Aim of the exercise: Find the line that contains "none -> italic;"; please output it and each line after it, exactly as shown, up to the end of the entries below, skipping pictures.

Provided data:
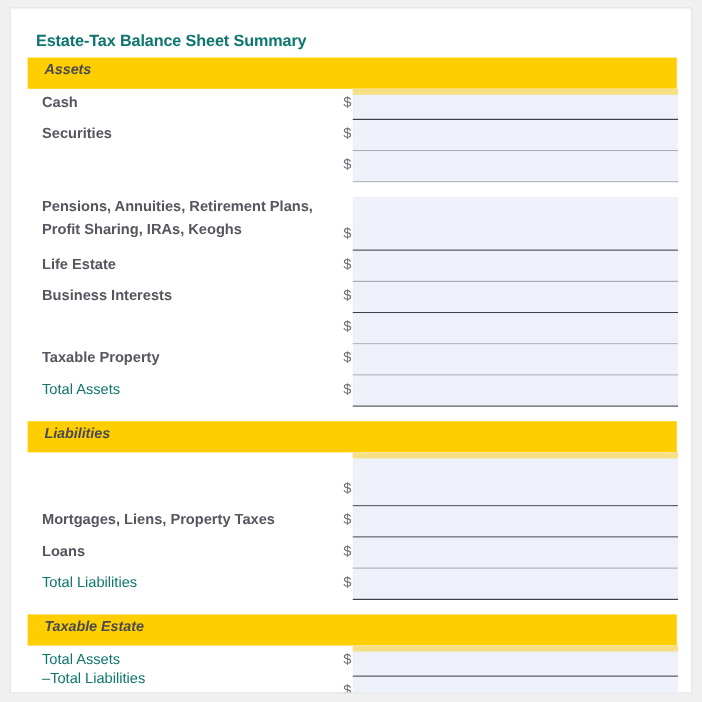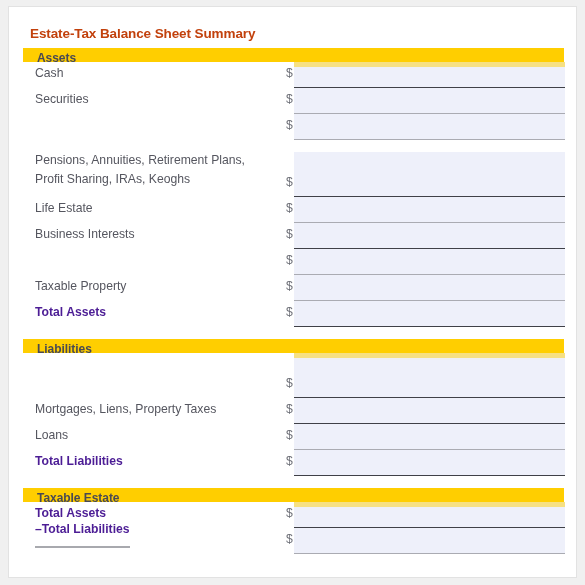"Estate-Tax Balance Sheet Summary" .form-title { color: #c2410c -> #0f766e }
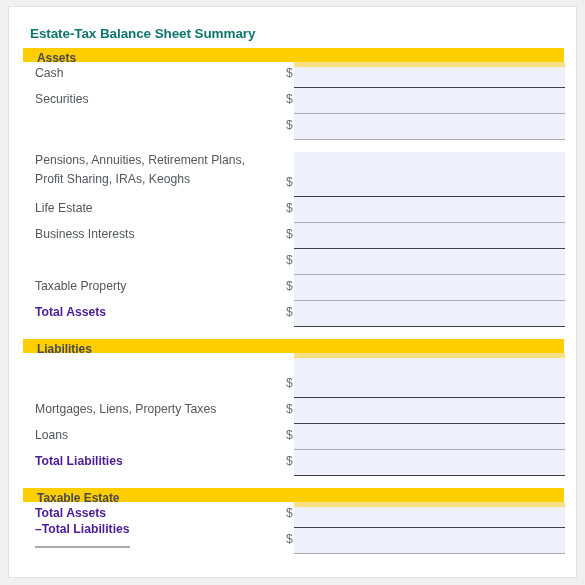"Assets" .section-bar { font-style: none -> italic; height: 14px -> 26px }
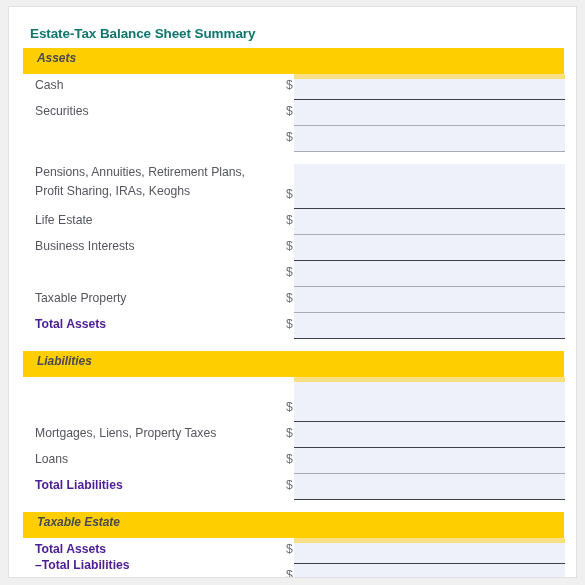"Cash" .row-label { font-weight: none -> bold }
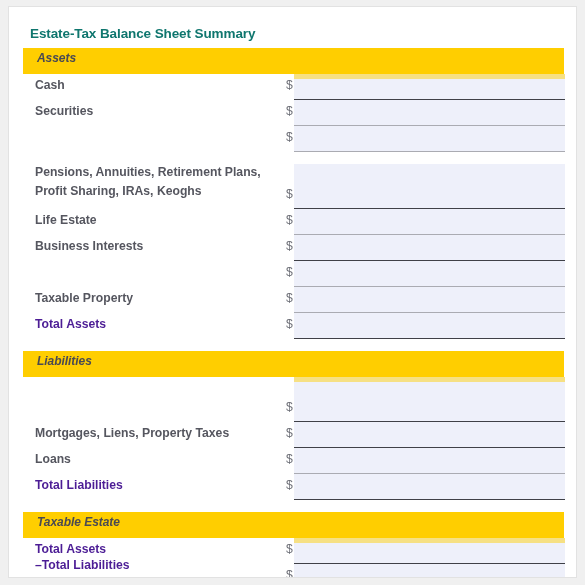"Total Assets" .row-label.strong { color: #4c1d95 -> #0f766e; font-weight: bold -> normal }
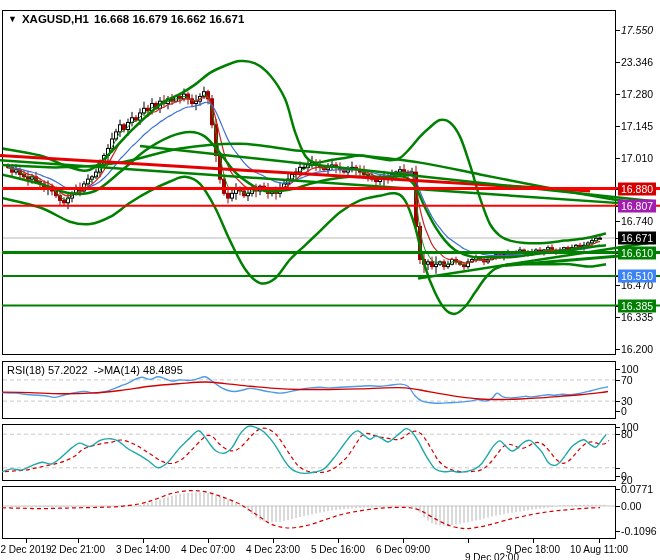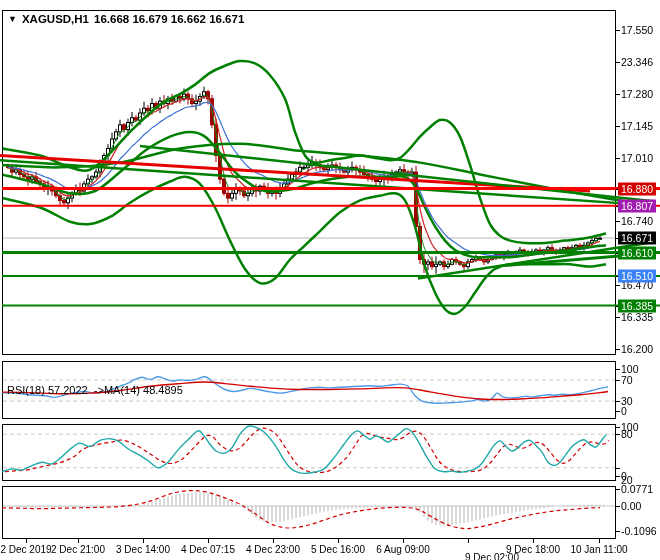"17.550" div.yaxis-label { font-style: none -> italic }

Your response:
"Assets" .section-bar { font-style: none -> italic; height: 14px -> 26px }
"Cash" .row-label { font-weight: none -> bold }
"Total Assets" .row-label.strong { color: #4c1d95 -> #0f766e; font-weight: bold -> normal }
"17.550" div.yaxis-label { font-style: none -> italic }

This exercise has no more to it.